I am in an interesting situation where I maintain the code for a program that is used and distributed primarily by our sister company. We are ready to distribute the program to all of the 3rd party users and since it is technically our sister companies program, we want to host it on their website. (in the interest of anonimity, I'll use 'program' everywhere instead of the actual application name, and 'www.SisterCompany.com' instead of their actual URL.)
So I get everything ready to go, setup the Publish setting to check for updates at program start, the minimum required version, and I set the Insallation Folder URL and Update Location to "http://www.SisterCompany.com/apps/program/", with the actual Publishing Folder Location as "C:\LocalProjects\Program\Publish\". Everything else is pretty standard.
After publish, I confirm that everything installs and works correctly when running directly from the publish location on my C: drive. So I put everything on our FTP server, and the guy at our sister company pulls it down and places everything in the '/apps/program/' directory on their webserver.
This is where it goes bad. When I try to install it from their site, I get the - File, Program.exe.config, has a different computed hash than specified in manifest. Error. I tested it a bit, and I even get that error trying to install from any network location on our network other than my local C: drive.
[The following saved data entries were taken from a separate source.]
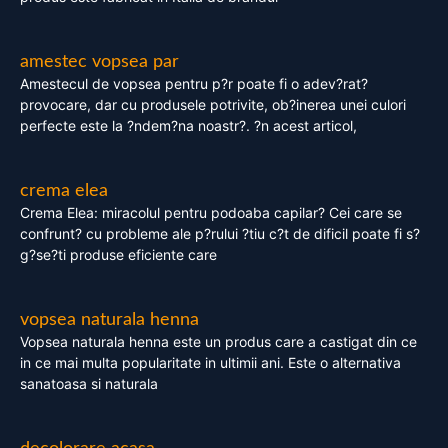
amestec vopsea par
Amestecul de vopsea pentru p?r poate fi o adev?rat?
provocare, dar cu produsele potrivite, ob?inerea unei culori
perfecte este la ?ndem?na noastr?. ?n acest articol,
crema elea
Crema Elea: miracolul pentru podoaba capilar? Cei care se
confrunt? cu probleme ale p?rului ?tiu c?t de dificil poate fi s?
g?se?ti produse eficiente care
vopsea naturala henna
Vopsea naturala henna este un produs care a castigat din ce
in ce mai multa popularitate in ultimii ani. Este o alternativa
sanatoasa si naturala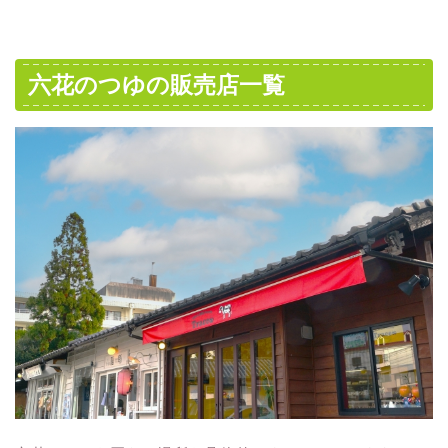
六花のつゆの販売店一覧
After doing the initial publish in visual studio, I have changed no files (which is the answer/reason I've found by doing some searching about this error).
What could be causing this? Is it because I set the Installation Folder URL to a location that it isn't initially published too?
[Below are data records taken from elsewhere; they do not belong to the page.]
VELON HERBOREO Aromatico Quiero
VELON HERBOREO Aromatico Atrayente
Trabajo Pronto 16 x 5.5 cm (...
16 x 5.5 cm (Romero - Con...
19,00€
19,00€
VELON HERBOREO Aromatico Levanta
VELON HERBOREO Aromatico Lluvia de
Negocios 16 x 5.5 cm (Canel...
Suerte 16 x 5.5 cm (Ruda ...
Let me know if any additional info is needed.
Thanks.
After bashing my head against this all weekend, I have finally found the answer. After unsigning the project and removing the hash on the offending file (an xml file), I got the program to install, but it was giving me 'Windows Side by Side' Errors. I drilled down into the App Cache were the file was, and instead of a config .xml file, it was one of the HTML files from the website the clickonce installer was hosted on. Turns out that the web server didn't seem to like serving up an .XML (or .mdb it turns out) file.
This MSDN article ended up giving me the final solution:
I had to make sure that the 'Use ".deploy" file extension' was selected so that the web server wouldn't mangle files with extensions it didn't like.
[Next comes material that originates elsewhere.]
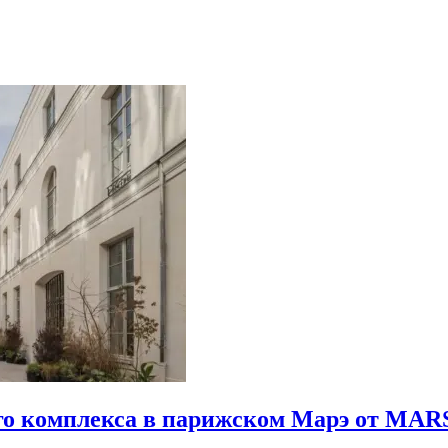
го комплекса в парижском Марэ от MARS 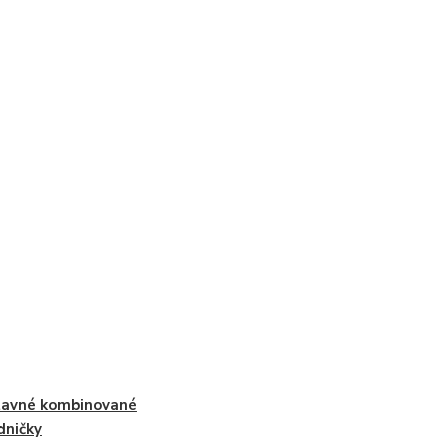
tavné kombinované
dničky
I couldn't figure out why that one file's hash would be different. Turns out it wasn't even the same file at all.
It is possible that one of the FTP transfers is happening in text mode, rather than binary?
For me the problem was that .config transformations were done after generating manifest.
To anyone else who's still having trouble, five years later:
The first problem was configuring the MIME type, which on nginx (/etc/nginx/mime.types) should look like this:
application/x-ms-manifest application
See Click Once Server and Client Configuration.
The weirder problem to me was that I was using git to handle the push to the server, i.e.
git remote add live ssh://user#mybox/path/to/publish
git commit -am "committing...";git push live master
Works great for most things, but it was probably being registered as a "change," which prevented the app from installing locally. Once I started using scp instead:
scp -r * user#mybox/path/to/dir/
It worked without a hitch.
It is unfortunate that there is not a lot of helpful information out there about this.